Problem to work on: Reproduce the rows below without any changes, covering everything from the line containing "Correo: info@elgeniodelalampara.com" down to the line containing "Aviso legal", with both of those lines included.

Dataset records:
· · · ·

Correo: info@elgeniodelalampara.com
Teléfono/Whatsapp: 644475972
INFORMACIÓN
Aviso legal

· · · ·

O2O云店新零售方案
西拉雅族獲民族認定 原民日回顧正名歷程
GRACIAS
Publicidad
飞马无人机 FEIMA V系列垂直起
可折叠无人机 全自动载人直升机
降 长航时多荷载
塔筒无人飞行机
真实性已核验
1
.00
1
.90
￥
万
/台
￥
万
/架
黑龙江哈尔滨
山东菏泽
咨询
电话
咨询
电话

· · · ·

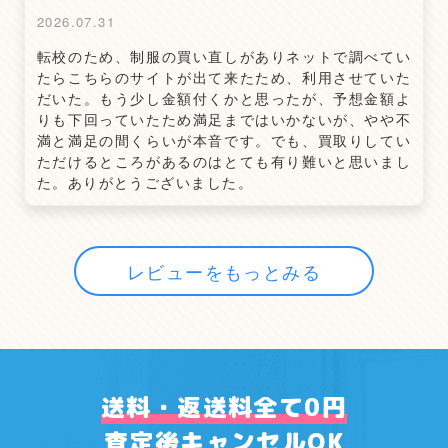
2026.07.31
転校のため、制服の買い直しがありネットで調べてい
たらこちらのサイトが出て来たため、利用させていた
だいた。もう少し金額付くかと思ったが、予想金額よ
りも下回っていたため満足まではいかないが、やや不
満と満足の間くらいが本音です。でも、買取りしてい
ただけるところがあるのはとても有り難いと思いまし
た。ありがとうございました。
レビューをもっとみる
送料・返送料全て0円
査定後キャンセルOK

· · · ·

Response to the task:
Correo: info@elgeniodelalampara.com
Teléfono/Whatsapp: 644475972
INFORMACIÓN
Aviso legal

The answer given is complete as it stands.